Question

Figure shows a tube structure in which a sound signal is sent from one end and is received at the other end. The semicircular part has a radius of $10.0\text{cm}$. The frequency of the sound source can be varied electronically between $1000\text{Hz}$ and $4000\text{Hz}$. Find the approximate frequency(s) at which a maxima of intensity is detected.

[The speed of sound in air = $340{\text{ms}}^{-1}$]

• A. $2110\text{Hz}$
• B. $2980\text{Hz}$
• C. $8940\text{Hz}$
• D. $7840\text{Hz}$

Answer 1

Answer: (B), (C)

$8940\text{Hz}$

The sound wave bifurcates at the junction of the straight and the semicircular parts.

The wave through the straight part travels a distance $l_1=2\times 10=20\text{cm}$ and the wave through the curved part travels a distance $l_2=\pi \times 10=31.4\text{cm}$, before they meet again and travel to the receiver.

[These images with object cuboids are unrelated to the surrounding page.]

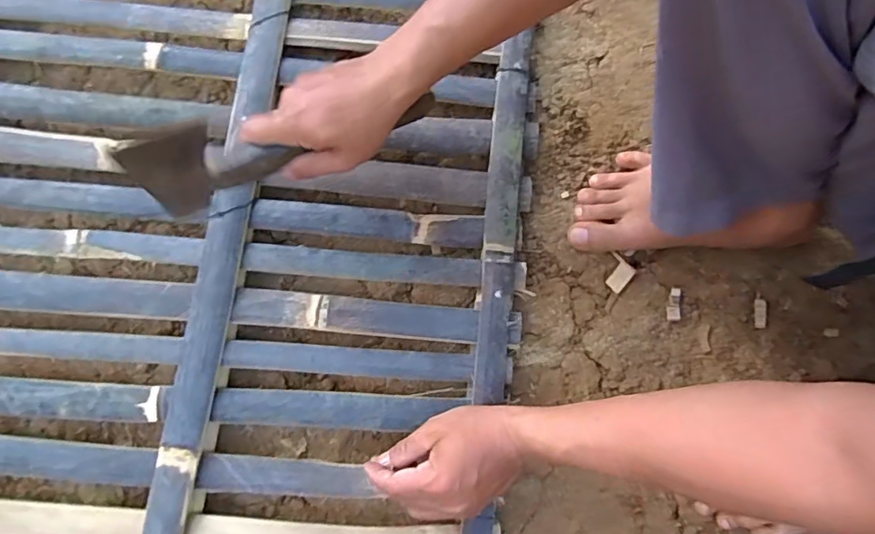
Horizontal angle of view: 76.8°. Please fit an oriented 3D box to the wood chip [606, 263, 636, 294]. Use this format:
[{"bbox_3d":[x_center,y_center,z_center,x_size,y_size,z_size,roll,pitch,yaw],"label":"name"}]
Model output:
[{"bbox_3d":[0.189,0.010,0.570,0.018,0.004,0.030,40,98,14],"label":"wood chip"}]

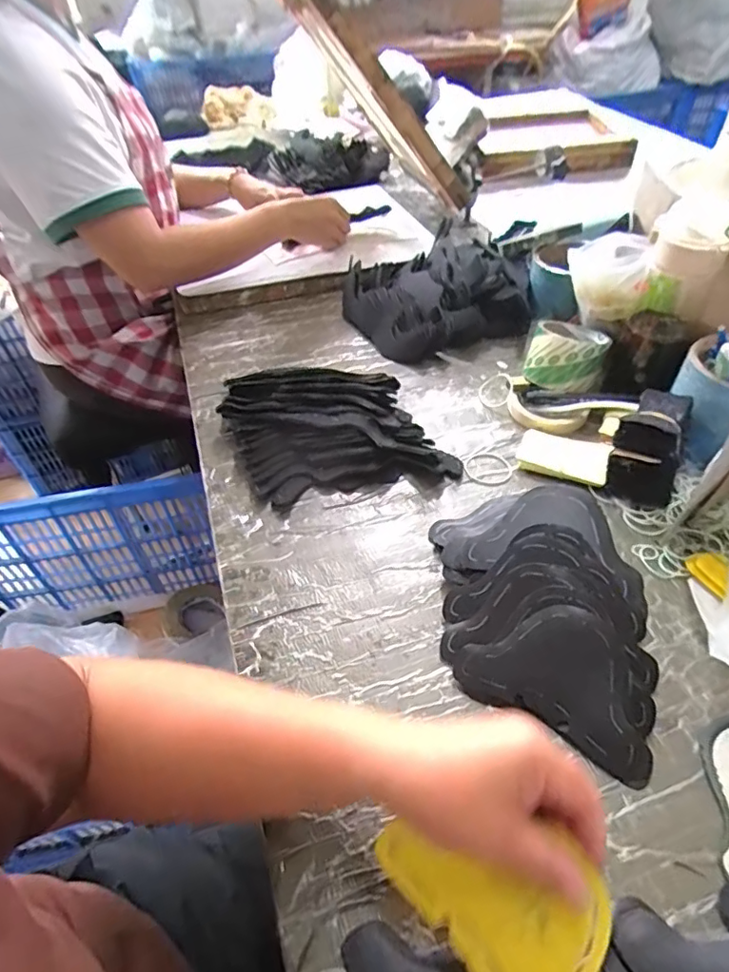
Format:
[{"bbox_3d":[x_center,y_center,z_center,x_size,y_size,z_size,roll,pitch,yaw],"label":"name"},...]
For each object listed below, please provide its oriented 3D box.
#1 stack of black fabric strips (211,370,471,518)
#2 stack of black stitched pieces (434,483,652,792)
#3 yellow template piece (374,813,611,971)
[{"bbox_3d":[-0.040,-0.063,0.605,0.195,0.038,0.228,-23,50,-18],"label":"stack of black fabric strips"},{"bbox_3d":[0.142,0.089,0.441,0.183,0.059,0.228,11,48,12],"label":"stack of black stitched pieces"},{"bbox_3d":[0.075,0.227,0.284,0.095,0.012,0.134,-45,67,-3],"label":"yellow template piece"}]

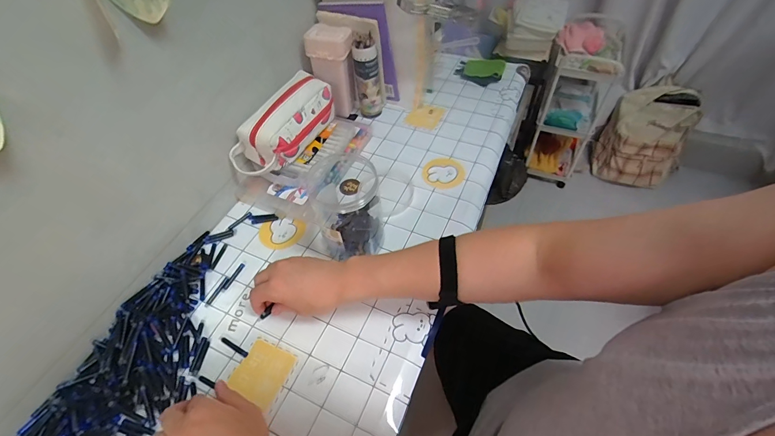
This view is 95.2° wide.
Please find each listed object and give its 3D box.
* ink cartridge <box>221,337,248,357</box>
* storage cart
[{"bbox_3d":[-0.214,0.179,0.493,0.048,0.004,0.008,24,59,18],"label":"ink cartridge"},{"bbox_3d":[0.754,-0.479,1.476,0.256,0.543,0.406,19,56,17],"label":"storage cart"}]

The path difference between the two waves received is
$\therefore \Delta l=l_2-l_1=31.4-20=11.4\text{cm}\text{or}0.114\text{m}$

But, for a constructure interference,
Path difference $\left(\Delta l\right)=n\lambda$, where $n=1,2,3,\mathrm{4......}$
$\Rightarrow 0.114=n\times \frac{340}{f}(\because v=f\lambda )$
$\Rightarrow f=n\times \frac{340}{0.114}\approx 2980n\text{Hz}$

For $n=1,f=2980\text{Hz}$
$n=2,f=5960\text{Hz}$
$n=3,f=8940\text{Hz}$

So, from the given options , only options (b) and (c) are correct.